I would also hate to have an unwelcomed investor in my business. Company
culture is important and it sounds like what eBay stands for runs counter to
what Craig was trying to create. Having said that, it still doesn't give him
the right to cheat them out of what they bought.

------
gojomo
A much more balanced and detailed report of the ruling is available here:

[http://www.bloomberg.com/news/2010-09-09/ebay-wins-
lawsuit-a...](http://www.bloomberg.com/news/2010-09-09/ebay-wins-lawsuit-
against-craigslist-over-board-seat-that-was-taken-away.html)

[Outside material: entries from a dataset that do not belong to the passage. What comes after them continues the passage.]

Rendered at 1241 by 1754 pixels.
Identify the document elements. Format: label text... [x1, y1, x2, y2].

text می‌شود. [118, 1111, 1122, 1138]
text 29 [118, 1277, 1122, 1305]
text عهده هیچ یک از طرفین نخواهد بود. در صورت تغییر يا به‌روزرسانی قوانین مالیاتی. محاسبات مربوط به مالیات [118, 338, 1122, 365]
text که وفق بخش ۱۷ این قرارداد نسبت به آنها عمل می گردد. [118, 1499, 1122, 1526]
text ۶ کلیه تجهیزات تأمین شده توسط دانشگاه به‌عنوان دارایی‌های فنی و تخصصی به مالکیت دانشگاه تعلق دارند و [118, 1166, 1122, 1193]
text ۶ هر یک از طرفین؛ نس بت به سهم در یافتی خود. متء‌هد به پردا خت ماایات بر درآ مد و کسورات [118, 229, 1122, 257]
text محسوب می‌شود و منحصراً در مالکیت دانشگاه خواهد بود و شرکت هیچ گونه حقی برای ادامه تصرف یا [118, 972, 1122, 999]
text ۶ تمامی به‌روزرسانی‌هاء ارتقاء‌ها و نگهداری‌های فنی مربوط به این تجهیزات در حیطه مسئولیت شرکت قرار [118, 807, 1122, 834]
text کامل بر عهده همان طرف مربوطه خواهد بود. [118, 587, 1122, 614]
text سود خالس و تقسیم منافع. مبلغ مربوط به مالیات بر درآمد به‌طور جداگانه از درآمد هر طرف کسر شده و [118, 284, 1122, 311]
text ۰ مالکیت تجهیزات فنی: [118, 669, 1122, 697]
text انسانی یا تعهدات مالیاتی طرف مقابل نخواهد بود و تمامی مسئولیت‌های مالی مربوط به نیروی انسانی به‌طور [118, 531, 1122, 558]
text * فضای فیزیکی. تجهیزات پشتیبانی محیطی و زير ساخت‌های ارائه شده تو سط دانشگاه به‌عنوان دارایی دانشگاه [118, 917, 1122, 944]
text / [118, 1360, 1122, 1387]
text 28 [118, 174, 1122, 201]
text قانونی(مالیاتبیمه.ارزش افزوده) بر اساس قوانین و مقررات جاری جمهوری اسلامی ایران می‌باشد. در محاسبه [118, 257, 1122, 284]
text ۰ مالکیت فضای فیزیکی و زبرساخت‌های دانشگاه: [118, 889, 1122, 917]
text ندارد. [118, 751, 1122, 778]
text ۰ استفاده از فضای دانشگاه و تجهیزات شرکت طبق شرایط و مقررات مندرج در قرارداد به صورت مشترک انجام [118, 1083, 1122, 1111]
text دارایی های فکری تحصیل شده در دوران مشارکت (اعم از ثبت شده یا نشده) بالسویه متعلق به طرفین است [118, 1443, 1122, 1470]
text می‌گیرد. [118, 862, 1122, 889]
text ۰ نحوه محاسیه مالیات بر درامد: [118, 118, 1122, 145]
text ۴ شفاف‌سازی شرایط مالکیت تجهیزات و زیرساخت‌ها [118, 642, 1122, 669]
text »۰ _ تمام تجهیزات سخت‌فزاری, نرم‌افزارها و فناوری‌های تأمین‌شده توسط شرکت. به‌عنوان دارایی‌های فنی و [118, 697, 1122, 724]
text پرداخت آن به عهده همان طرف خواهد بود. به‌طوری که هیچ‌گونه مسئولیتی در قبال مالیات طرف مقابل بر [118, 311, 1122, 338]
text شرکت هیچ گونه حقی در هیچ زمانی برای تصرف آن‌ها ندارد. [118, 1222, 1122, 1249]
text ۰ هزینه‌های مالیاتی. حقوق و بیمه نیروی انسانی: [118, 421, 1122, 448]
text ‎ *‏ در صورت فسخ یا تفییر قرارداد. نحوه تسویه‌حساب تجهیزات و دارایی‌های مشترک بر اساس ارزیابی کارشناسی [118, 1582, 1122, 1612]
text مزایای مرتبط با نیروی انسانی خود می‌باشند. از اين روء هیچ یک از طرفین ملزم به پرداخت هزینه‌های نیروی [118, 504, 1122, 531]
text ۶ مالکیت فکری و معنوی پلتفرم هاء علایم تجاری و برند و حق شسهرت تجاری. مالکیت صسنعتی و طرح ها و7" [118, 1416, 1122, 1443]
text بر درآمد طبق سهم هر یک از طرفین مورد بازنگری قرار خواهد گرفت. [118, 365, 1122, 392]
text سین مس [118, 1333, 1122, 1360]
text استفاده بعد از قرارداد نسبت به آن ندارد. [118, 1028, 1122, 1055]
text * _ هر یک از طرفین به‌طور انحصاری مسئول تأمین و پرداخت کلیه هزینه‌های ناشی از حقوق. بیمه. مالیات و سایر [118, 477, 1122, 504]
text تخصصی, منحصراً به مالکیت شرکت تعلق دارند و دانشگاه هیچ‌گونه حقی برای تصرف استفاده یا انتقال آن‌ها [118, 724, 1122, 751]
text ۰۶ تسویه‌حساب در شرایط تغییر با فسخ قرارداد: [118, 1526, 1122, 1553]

Notably, while eBay gets some of Craigslist's actions reversed, and a bunch of
info they'd been denied, they don't get the board seat they wanted -- the
board seat that Craigslist's countersuit alleged was being abused for eBay-
Kijiji's competitive advantage.

------
gigafemtonano
_EBay acquired its stake from a former Craigslist executive who was seeking to
sell his shares. Mr. Newmark and the Craigslist CEO Jim Buckmaster said in
separate messages posted on the Web that they never imagined a stake in
Craigslist ending up in the hands of a publicly-traded company. Still, the
former Craigslist executive made it clear to the company that he intended to
sell his shares and began approaching other parties, including eBay._

<http://www.craigslist.org/about/press/ebay.stake>